Un mínimo de 18 horas después de inmersiones repetitivas de varios días, y 24 horas es el estándar conservador que la mayoría de los liveaboards incluyen en su itinerario.
Después de una semana de inmersiones repetitivas de varios días, la guía ampliamente aceptada es un intervalo de superficie mínimo de 18 horas antes de volar, con 24 horas como recomendación conservadora. La investigación de DAN respalda 18 horas para inmersiones repetitivas; la mayoría de los operadores de liveaboards simplemente programan la última inmersión en la mañana del penúltimo día y hacen de la tarde final un día sin inmersiones.
Por qué es importante: la altitud de la cabina en un vuelo comercial equivale aproximadamente a 2.000 a 2.400 metros. La presión ambiental reducida permite que el nitrógeno residual salga de la solución más rápidamente, que es exactamente el mecanismo detrás de la enfermedad por descompresión. Los síntomas después de volar demasiado pronto pueden aparecer horas después del vuelo, cuando menos puedes obtener ayuda.

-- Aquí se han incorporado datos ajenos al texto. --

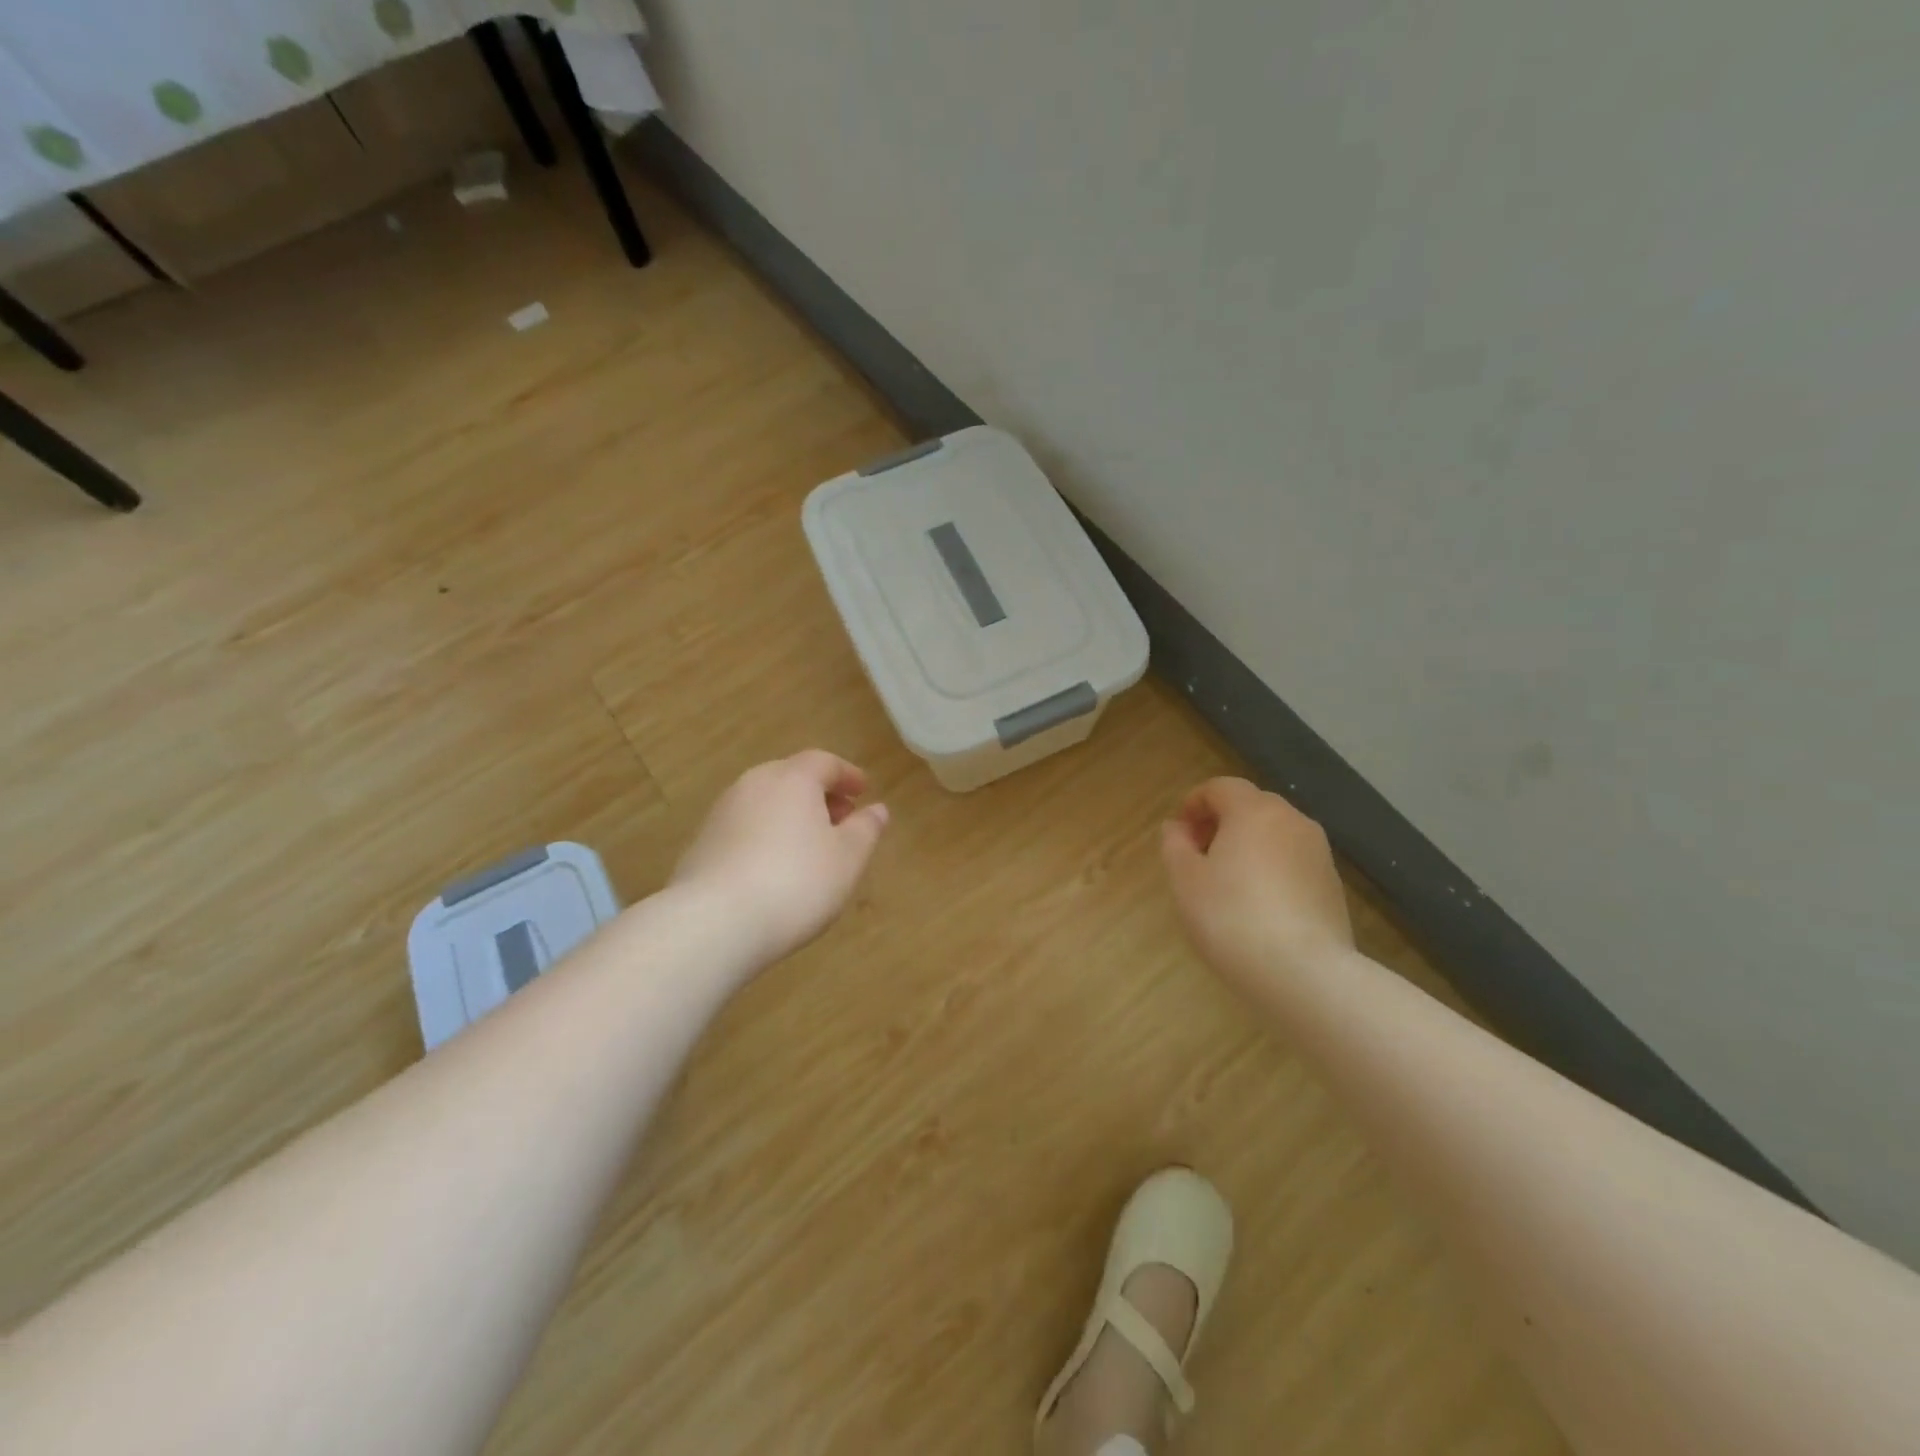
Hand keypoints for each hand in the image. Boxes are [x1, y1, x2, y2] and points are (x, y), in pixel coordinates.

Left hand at [671, 751, 890, 966]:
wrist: (713, 923)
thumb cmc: (796, 882)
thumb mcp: (847, 858)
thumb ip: (866, 829)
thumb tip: (877, 809)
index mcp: (792, 779)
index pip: (824, 762)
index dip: (847, 775)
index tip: (863, 791)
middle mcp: (753, 785)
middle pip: (790, 778)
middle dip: (819, 795)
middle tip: (841, 818)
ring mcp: (721, 814)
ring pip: (765, 803)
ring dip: (790, 816)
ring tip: (810, 847)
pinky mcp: (701, 845)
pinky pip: (744, 829)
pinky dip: (765, 837)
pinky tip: (774, 869)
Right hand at [1160, 777, 1353, 987]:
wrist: (1304, 974)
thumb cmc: (1231, 917)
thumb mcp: (1185, 880)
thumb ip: (1175, 845)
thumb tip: (1177, 828)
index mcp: (1254, 811)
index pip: (1221, 787)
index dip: (1194, 802)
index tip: (1178, 832)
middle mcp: (1292, 821)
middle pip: (1251, 806)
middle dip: (1221, 823)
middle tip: (1198, 856)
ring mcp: (1319, 854)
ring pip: (1275, 835)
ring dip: (1248, 846)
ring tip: (1227, 883)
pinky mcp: (1333, 886)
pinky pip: (1293, 862)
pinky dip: (1271, 870)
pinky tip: (1258, 906)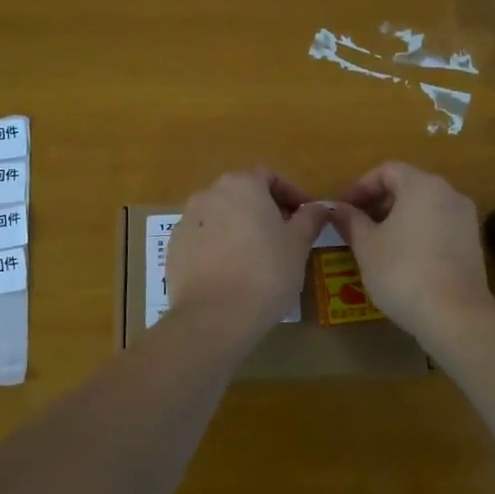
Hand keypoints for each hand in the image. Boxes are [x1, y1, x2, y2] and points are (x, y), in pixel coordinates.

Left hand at [165, 169, 330, 332]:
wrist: (214, 316)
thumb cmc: (266, 272)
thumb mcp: (298, 244)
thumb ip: (310, 218)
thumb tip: (320, 206)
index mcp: (242, 185)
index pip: (270, 177)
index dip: (291, 194)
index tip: (306, 217)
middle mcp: (209, 193)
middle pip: (243, 194)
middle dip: (265, 211)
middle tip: (285, 238)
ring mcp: (187, 220)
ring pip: (221, 217)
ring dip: (240, 229)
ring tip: (258, 258)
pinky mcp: (174, 248)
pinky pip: (203, 239)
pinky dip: (219, 248)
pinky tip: (232, 273)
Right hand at [331, 161, 493, 341]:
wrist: (455, 315)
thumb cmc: (402, 271)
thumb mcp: (366, 245)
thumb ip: (350, 221)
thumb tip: (336, 209)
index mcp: (422, 185)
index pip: (387, 171)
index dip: (360, 186)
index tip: (343, 209)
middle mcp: (449, 193)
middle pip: (408, 186)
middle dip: (378, 203)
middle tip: (356, 226)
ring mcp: (465, 218)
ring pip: (424, 207)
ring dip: (397, 219)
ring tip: (376, 244)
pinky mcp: (473, 242)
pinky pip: (439, 225)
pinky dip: (418, 232)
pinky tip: (403, 259)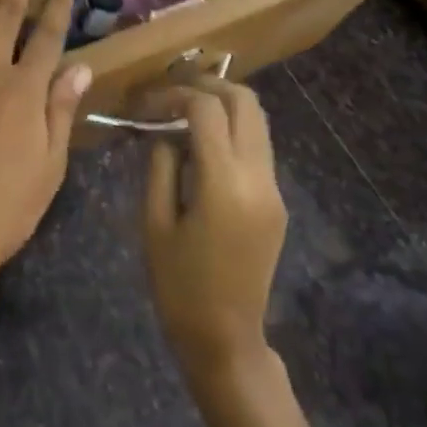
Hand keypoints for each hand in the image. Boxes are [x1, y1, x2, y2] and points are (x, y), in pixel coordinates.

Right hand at [144, 79, 287, 378]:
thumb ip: (160, 165)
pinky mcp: (276, 201)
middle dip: (208, 85)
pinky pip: (258, 146)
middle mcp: (258, 178)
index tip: (149, 103)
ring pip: (257, 120)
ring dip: (223, 105)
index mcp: (225, 184)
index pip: (207, 109)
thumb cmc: (179, 286)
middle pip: (245, 101)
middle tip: (174, 92)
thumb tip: (166, 131)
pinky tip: (202, 144)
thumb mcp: (154, 222)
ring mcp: (273, 189)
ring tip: (185, 112)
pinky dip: (232, 130)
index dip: (176, 94)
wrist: (226, 341)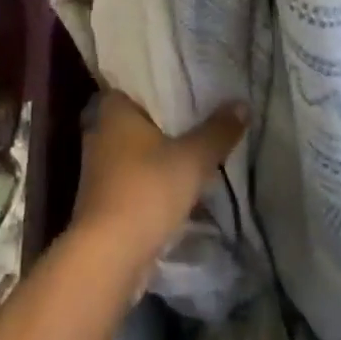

La misma lógica se aplica a la altitud en tierra
Conducir por un paso de montaña, realizar un traslado por las tierras altas o visitar un cráter volcánico dentro de las 24 horas posteriores a tu última inmersión conlleva el mismo riesgo que volar. Esto afecta a los buceadores en Indonesia y Costa Rica en particular.
Planificación práctica: reserva tu vuelo de regreso para al menos 24 horas después de la última inmersión programada, y trata ese último día como la parte buena del viaje en lugar de tiempo muerto — es cuando la mayoría de la gente finalmente explora la ciudad portuaria, recibe un masaje y duerme.